With so much dissonance, one bizarre week in the Trump presidency can blend into another and eventually they all seem the same. They are not. Last week stands apart: sexual innuendo in a speech to Boy Scouts, urging police to rough up suspects, suddenly barring military service for transgender Americans, revolving-door turmoil in the West Wing. It all points to a President/performer who knows he is losing his audience and can't figure out how to give them what they want.
When pressed to the edge of panic, Trump will modify his behavior. In the 1990s, for example, he became a quieter, less braggadocious Trump when his casinos went bankrupt and his airline business failed. The first sign that Trump was in panic mode last week came as he brought Anthony Scaramucci onto the stage, naming him White House communications chief. In Italian theater, a scaramuccia is a menacing court jester who inevitably falls from grace and Trump's jester fit the archetype perfectly, ousting Sean Spicer and Reince Priebus before -- in a stunning bit of political theater, "The Mooch" and his profane, on-the-record tirade became a bigger laughingstock than the men at whom he had aimed his blade.
Spicer and Priebus were easy prey because the dramatist (read President) had introduced them to us as characters who would inevitably be killed off.
As Priebus and Spicer were humiliated and driven away, you could almost hear the snickers in the audience. The dismissal of the preening Scaramucci, on the other hand, came with the power of a lightning strike. Then, as the smoke cleared, the world could see the figure of John Kelly, the new chief of staff.
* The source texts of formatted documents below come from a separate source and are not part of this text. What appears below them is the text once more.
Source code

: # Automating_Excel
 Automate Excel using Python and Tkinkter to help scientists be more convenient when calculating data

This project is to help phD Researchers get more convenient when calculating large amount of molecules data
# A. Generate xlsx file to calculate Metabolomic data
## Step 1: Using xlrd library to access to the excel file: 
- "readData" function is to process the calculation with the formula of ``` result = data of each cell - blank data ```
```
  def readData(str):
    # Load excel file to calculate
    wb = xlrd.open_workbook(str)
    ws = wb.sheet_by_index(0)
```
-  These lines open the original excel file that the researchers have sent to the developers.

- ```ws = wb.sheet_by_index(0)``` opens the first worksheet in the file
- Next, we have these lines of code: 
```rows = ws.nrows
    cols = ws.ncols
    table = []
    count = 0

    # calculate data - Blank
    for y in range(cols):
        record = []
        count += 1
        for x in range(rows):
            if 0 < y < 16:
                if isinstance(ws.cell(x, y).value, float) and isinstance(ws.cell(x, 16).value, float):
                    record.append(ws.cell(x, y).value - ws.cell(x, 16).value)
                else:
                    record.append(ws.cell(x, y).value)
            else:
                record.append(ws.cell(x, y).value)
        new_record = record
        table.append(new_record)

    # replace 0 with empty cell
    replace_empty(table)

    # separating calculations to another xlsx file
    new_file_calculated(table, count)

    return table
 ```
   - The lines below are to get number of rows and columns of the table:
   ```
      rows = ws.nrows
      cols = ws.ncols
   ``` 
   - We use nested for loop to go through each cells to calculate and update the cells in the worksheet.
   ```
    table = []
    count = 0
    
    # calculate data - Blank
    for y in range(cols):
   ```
The President's affection for military men was noted during the 2016 campaign, when he talked about Gen. George "Blood and Guts" Patton as if he were a perfect hero and not the troublesome brute whom Eisenhower called a "problem child." However, the President's fascination with strong military men goes back much further and is far more primal.
As an unruly boy, Trump was suddenly sent away by his father to attend a military school renowned for its harsh discipline. (As he told me, it was the kind of place where the grown men in uniforms "smacked you around.") At the academy, Trump adopted a barking World War II veteran named Theodore Dobias as a substitute father. As Dobias once recalled for me, Trump was "the most manipulative" boy he ever encountered and through his wheedling and pleasing, got everything he wanted. Before he was finished, Trump was marching down Fifth Avenue in Manhattan, sun glistening off the brass of his uniform, at the head of the corps marching in the Columbus Day parade.
Although young Trump escaped serving through a series of academic and medical deferments, the President was so enamored of the military style that 50 years later, he would speak lovingly to me of Brasso polish and spit-shined shoes. As Kelly takes charge, he doesn't need to show up in a uniform bedecked with medals to keep the President's admiration and support. As Trump accepted Kelly's demand that his buddy Scaramucci be dismissed, he demonstrated he is willing to give the general what he wants, including respect -- and, perhaps the obedience of his own children, in exchange for his leadership.
As he sets to work, Kelly for his part will undoubtedly seek to end the deception and bumbling that have characterized the White House under a President whose impulse is to deny and distort whatever facts displease him. Kelly no doubt considers this work an act of public service for a country which, under President Trump, is fast losing credibility around the world.
His biggest challenge resides in the fact that most of the turmoil can be traced to a President who is, himself, undisciplined. The good news is that Trump has allowed himself to be controlled by military men in the past. However, any hope in this history must be tempered with the fact that the panicking President does not wear integrity well and can be expected to revert to chaos as soon as he feels comfortable again.